Aim of the task: How many lines in the items below contain the string "AGGIUNGI"? Case counts, so match capital and small letters exactly, and reply with the number alone.
Given records Block Start
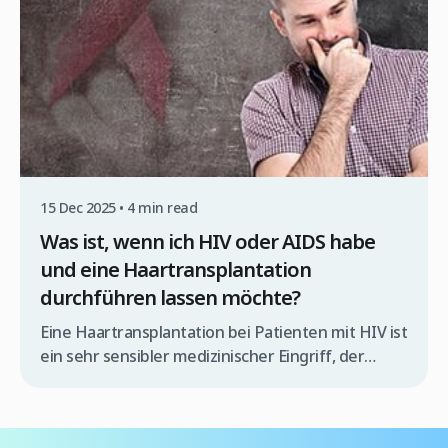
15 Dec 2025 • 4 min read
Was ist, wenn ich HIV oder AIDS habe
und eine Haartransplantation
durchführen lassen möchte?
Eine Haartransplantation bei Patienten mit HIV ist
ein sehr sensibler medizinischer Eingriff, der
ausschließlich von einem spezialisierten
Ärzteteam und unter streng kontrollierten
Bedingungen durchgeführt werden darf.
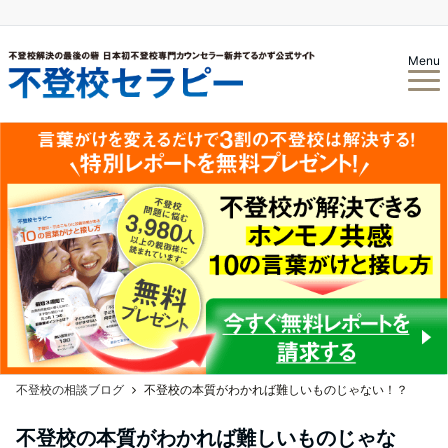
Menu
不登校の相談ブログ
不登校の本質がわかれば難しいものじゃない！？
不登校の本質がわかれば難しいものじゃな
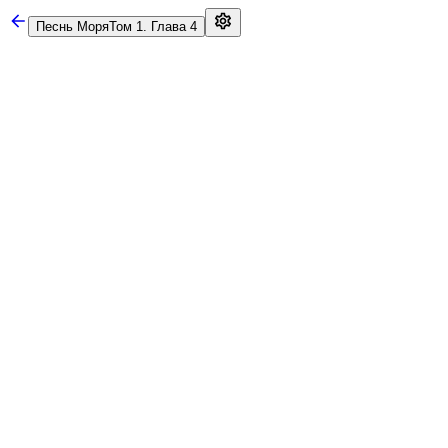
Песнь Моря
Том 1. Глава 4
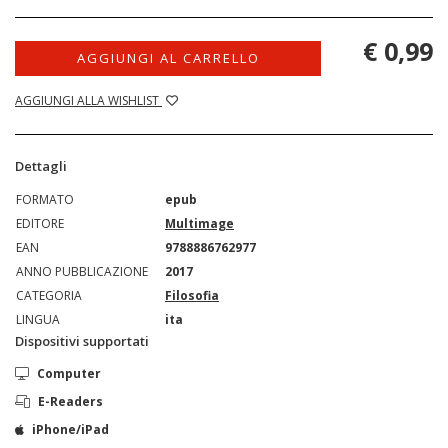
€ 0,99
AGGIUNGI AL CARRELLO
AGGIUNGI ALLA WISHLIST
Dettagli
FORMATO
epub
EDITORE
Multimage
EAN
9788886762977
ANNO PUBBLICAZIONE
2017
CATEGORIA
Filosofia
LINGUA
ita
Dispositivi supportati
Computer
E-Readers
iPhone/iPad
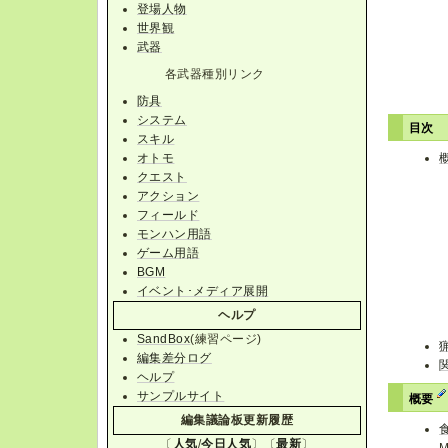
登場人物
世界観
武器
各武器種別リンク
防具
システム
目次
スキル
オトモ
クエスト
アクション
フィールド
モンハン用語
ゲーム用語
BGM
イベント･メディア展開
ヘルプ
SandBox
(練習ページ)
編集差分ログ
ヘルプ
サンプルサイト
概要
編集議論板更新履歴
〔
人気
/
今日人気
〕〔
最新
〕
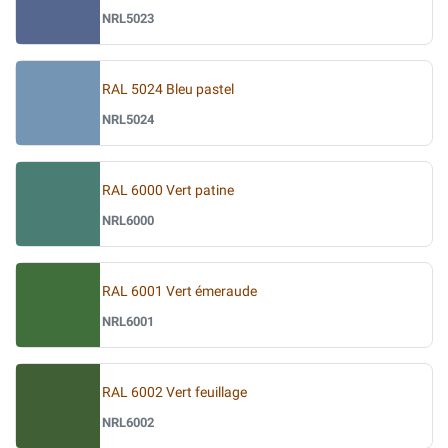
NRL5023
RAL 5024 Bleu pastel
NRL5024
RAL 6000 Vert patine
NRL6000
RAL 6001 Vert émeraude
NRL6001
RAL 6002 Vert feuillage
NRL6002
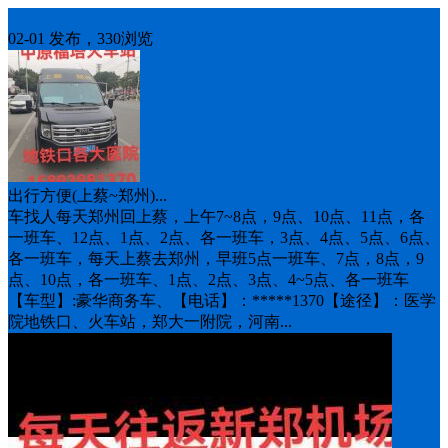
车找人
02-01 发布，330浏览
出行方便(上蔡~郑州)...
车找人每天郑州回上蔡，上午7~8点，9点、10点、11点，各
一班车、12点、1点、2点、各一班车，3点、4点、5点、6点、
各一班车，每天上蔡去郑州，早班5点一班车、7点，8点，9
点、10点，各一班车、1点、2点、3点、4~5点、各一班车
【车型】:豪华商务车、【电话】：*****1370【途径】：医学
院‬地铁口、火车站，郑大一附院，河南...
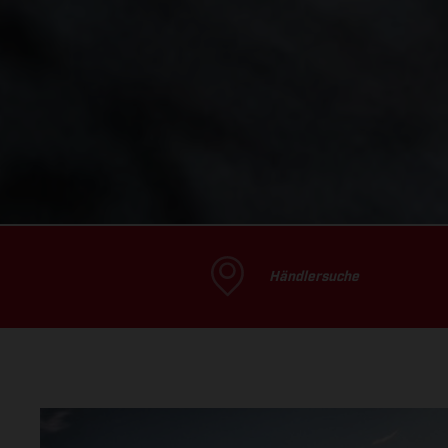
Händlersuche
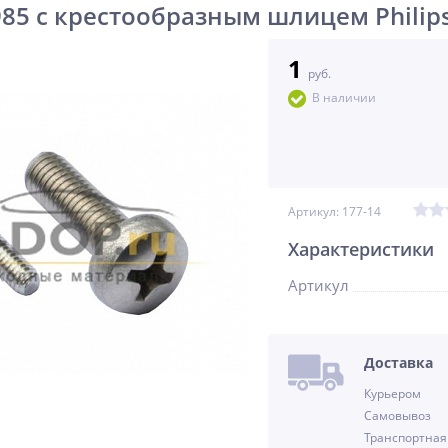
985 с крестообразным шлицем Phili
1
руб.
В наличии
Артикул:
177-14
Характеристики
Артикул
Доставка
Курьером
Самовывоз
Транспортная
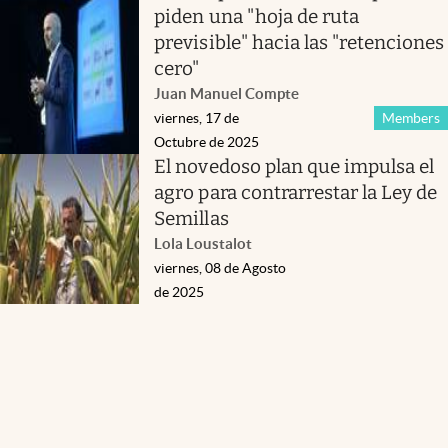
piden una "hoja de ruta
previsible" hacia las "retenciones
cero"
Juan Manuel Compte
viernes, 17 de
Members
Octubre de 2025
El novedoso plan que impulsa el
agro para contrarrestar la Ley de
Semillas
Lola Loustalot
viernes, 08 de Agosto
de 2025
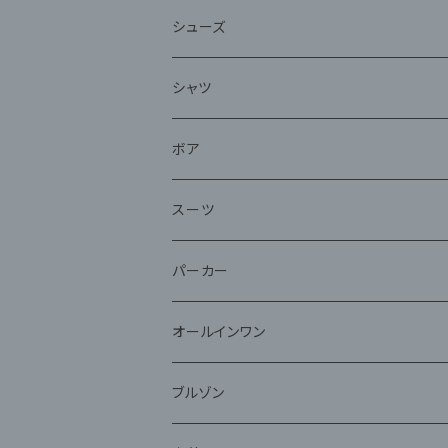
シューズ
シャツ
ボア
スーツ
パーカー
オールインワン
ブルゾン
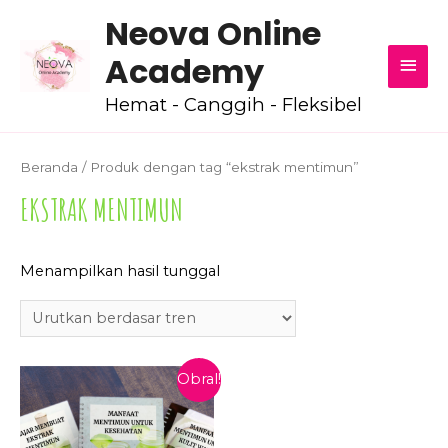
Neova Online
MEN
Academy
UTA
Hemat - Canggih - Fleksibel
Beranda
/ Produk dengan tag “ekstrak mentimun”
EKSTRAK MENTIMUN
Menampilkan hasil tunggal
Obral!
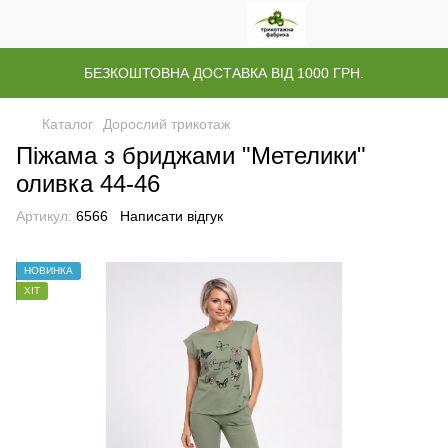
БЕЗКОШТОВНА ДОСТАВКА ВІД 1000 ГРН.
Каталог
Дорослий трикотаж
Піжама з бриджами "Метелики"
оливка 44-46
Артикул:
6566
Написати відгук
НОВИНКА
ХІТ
Given records Block End
Task solution: 2